--- Start Text section ---
#!/usr/bin/env python
# coding: utf-8

# # Tutorial on image moments in scikit-image
# 
# Read on for some brief technical background on what image moments are,
# followed by some practical notes on how to calculate and interpret the
# different kinds of moments available in the scikit-image package.

# ## Introduction to image moments
# 
# The moments of a shape are particular weighted averages (in statistics, "moments")
# of the pixel intensities. In physics they're the distribution of matter about
# a point or an axis etc.
# 
# They are usually described as a function $f(x,y)$ which can be read as
# _the value (or intensity) of the pixel in an image at position $(x,y)$_, where $f$ is the 'image function' (or sometimes $I$).
# 
# If the image is binary (e.g. a binary blob), then we'd say $f$ takes
# values in $[0,1]$.
# 
# A moment of order $p + q$ is defined for a 2D continuous function on a region as:
# 
# $$M_{pq} = \int x^p y^q\hspace{2pt}f(x,y) \cdot dx\hspace{2pt}dy$$
# 
# Usually we work with discrete (not continuous) image functions (as images
# are usually made of discrete pixels), which conveniently means the integrals
# simplify to summations over x and y.
# 
# $$M_{pq} = \sum_x \sum_y x^p y^q\hspace{2pt}f(x,y)$$
# 
# So the steps to obtain a moment $M_{pq}$ are:
# 
# - count the pixels over an image $f(x,y)$,
# - scale this count by a power of $x$ and/or $y$ ($p$ and/or $q$)
# - the sum of these powers $p+q$ is the moment's _order_

# ### Zeroth order moments
# 
# Since the only values of $(p, q)$ that sum to 0 are $(0, 0)$, there is only one $0^{th}$ order moment: $M_{00}$
# 
# $$M_{00} = \sum_x \sum_y x^0 y^0\hspace{2pt}f(x,y)$$
# 
# These coefficients $x^0 = y^0 = 1$, so they can be removed:
# 
# $$M_{00} = \sum_x \sum_y f(x,y)$$
# 
# The $0^{th}$ moment is just the total count
# of pixels in an image, i.e. its area (it's usually called the area moment for binary
# images or otherwise the 'mass' of the image for grayscale etc.).

# ### First order moments
# 
# By _"first order moments"_ we mean $M_{10}$, $M_{01}$
# 
# $$M_{10} = \sum_x \sum_y x \hspace{2pt}f(x,y) \hspace{10pt}and\hspace{10pt}M_{01} = \sum_x \sum_y y \hspace{2pt}f(x,y)$$
# 
# 
# ### Second order moments
# 
# By _"second order moments"_ we mean $M_{11}$, $M_{20}$, $M_{02}$
# 
# $$M_{11} = \sum_x \sum_y xy\hspace{2pt}f(x,y) \hspace{10pt},\hspace{10pt}M_{20} = \sum_x \sum_y x^2 \hspace{2pt}f(x,y) \hspace{10pt},\hspace{10pt}M_{02} = \sum_x \sum_y y^2 \hspace{2pt}f(x,y)$$
# 
# 
# Second order moments $M_{20}$ and $M_{02}$ describe the "distribution of mass"
--- End Text section ---
### Exercise requirements
In the image moments tutorial, what does the zeroth order moment give for an image? You won't need the material for this.
--- Start Provided information ---
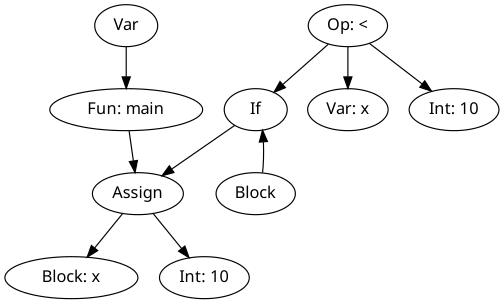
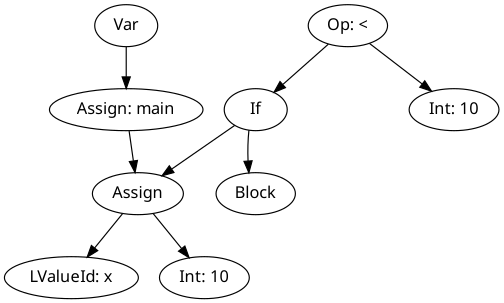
  digraph {
    fontname="Noto Sans"
    node [fontname="Noto Sans"]
    edge [fontname="Noto Sans"]
    n1 [label=Var]
-   n2 [label="Fun: main"]
+   n2 [label="Assign: main"]
    n3 [label=Assign]
    n4 [label=Block]
    n5 [label=If]
    n6 [label="Op: <"]
-   n7 [label="Var: x"]
    n8 [label="Int: 10"]
-   n9 [label="Block: x"]
+   n9 [label="LValueId: x"]
    n10 [label="Int: 10"]
    n1 -> n2
    n2 -> n3
    n3 -> n9
    n3 -> n10
-   n4 -> n5
+   n5 -> n4
    n5 -> n3
    n6 -> n5
-   n6 -> n7
    n6 -> n8
  }
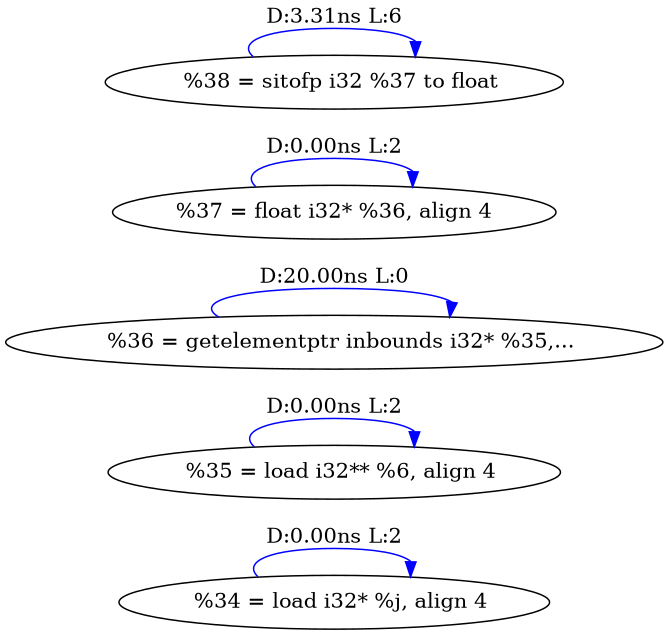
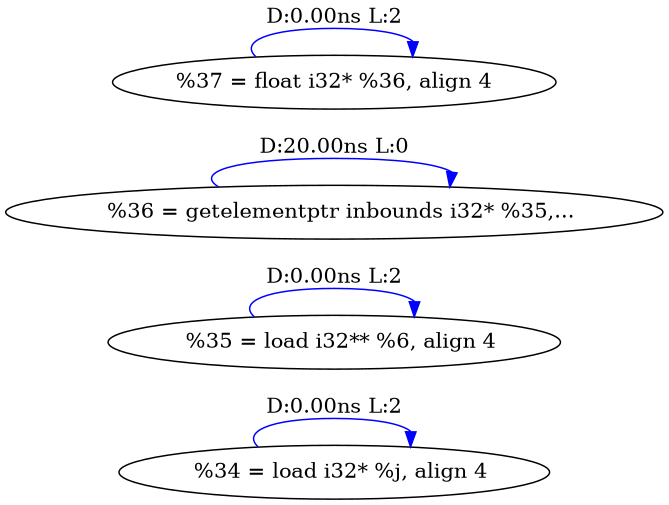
  digraph {
    rankdir=LR
    edge [color=blue]
    n1 [label="  %34 = load i32* %j, align 4"]
    n2 [label="  %35 = load i32** %6, align 4"]
    n3 [label="  %36 = getelementptr inbounds i32* %35,..."]
    n4 [label="%37 = float i32* %36, align 4"]
-   n5 [label="  %38 = sitofp i32 %37 to float"]
    n1 -> n1 [label="D:0.00ns L:2"]
    n2 -> n2 [label="D:0.00ns L:2"]
    n3 -> n3 [label="D:20.00ns L:0"]
    n4 -> n4 [label="D:0.00ns L:2"]
-   n5 -> n5 [label="D:3.31ns L:6"]
  }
--- End Provided information ---
### Result of the exercise
It gives the total count of pixels in the image, which is its area.